Well, maybe. But that’s the implication, according to Dave Amsellern, a Friedman Billings Ramsey analyst, now that the FDA has scheduled a meeting for its Gastrointestinal Drugs advisory committee to review the med on Jan. 23, less than three weeks before the Feb. 10 PDUFA date (which, of course, is when the new drug application turns into a pumpkin). The meeting date was announced by Glaxo and Adolor, which have been laboring to win FDA approval for Entereg, which would be used to treat post-operative ileus, or bowel dysfunction after surgery.

However, the drugmakers have run into repeated delays - two approvable letters were issued and clinical trials were halted after Entereg was linked to a higher risk of heart attacks and other serious heart problems, fractures and skin cancers. Nonetheless, Glaxo and Adolor last summer submitted additional data to the FDA in hopes of salvaging the med, which at one time was expected to generate $400 million in annual sales just for Glaxo. Originally, the drugmakers are seeking approval for treating constipation caused by opioid painkillers, a larger market.

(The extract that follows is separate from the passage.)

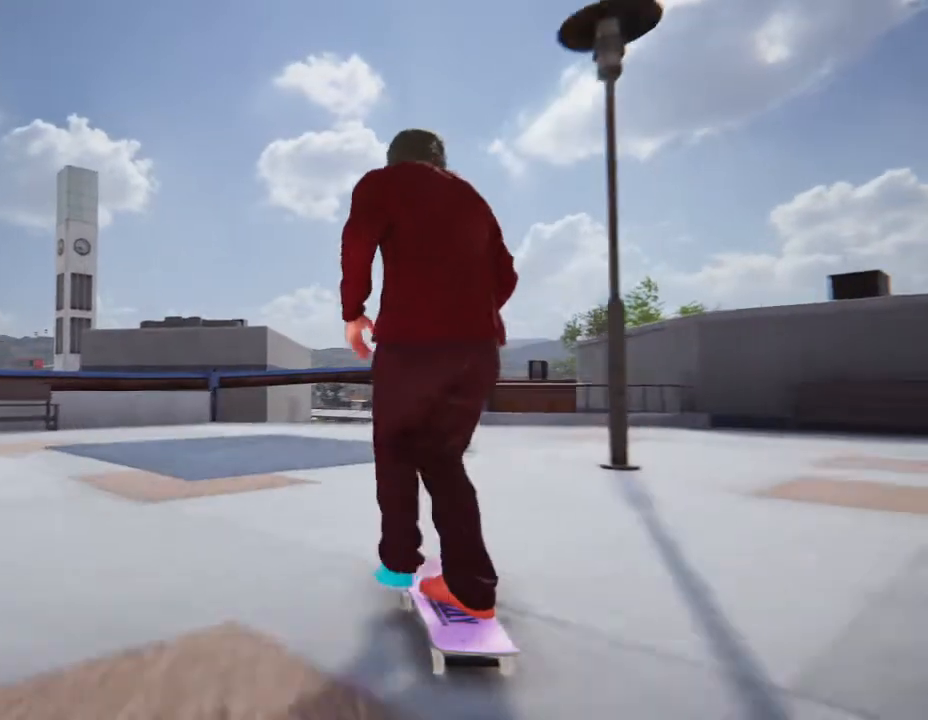
{"buttons": [], "left_stick": "center", "right_stick": "center", "events": [[200, "left_stick", "left"], [367, "left_stick", "center"]]}
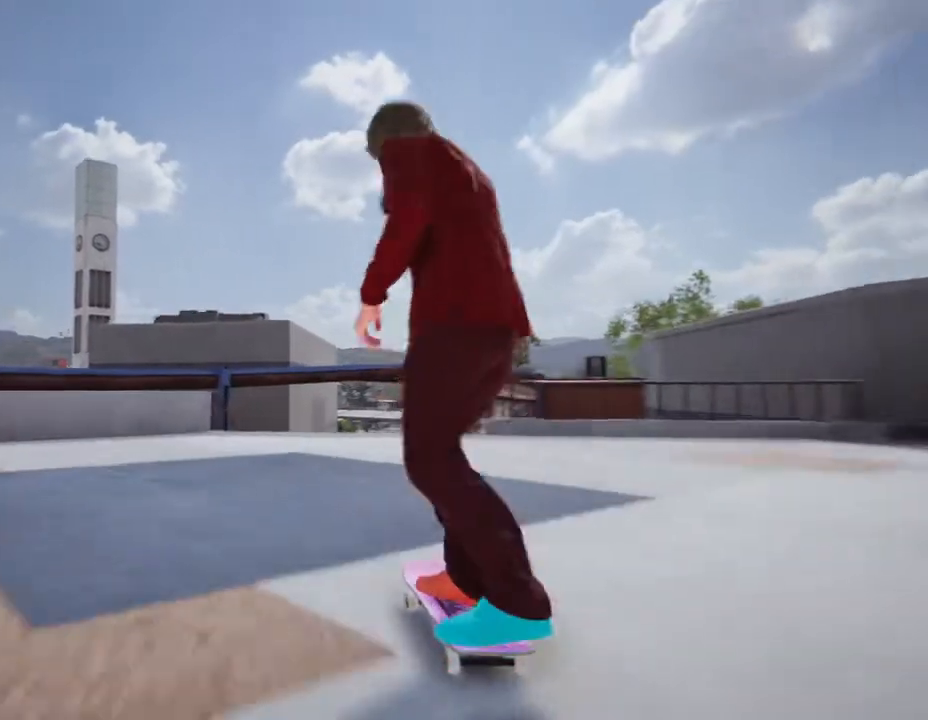
{"buttons": [], "left_stick": "left", "right_stick": "center", "events": [[400, "left_stick", "left"]]}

“The meeting suggests a glimmer of hope that Entereg may eventually gain approval in POI,” writes Amsellern in an investor note today. “That said, we continue to believe that considerable risk surrounds the drug’s chances of approval, even though Entereg’s safety issues arose in a different patient population (i.e., chronic pain patients with opioid-induced bowel dysfunction, or OBD). Our concern mainly reflects the FDA’s high caution level on the safety front, particularly in non-life-threatening indications.”

“The Entereg POI studies didn’t reveal any serious safety issues (cardiac, neoplasms, or other). Additionally, in its last approvable letter, the FDA asked for a risk management plan in the POI setting, which we take to mean that the agency wants to ensure that Entereg is used only in the hospital, and suggests that the agency is open to allowing Entereg on the market for POI even in light of the safety issues that emerged in OBD.

“That said, the agency asked for the risk management plan prior to seeing the 12-month data from study 014, which raised even more safety questions (i.e., the six-month data that the agency saw uncovered cardiac issues, but the 12-month data uncovered an imbalance in the incidence of neoplasms). Therefore, we continue to view a positive panel outcome as high risk.”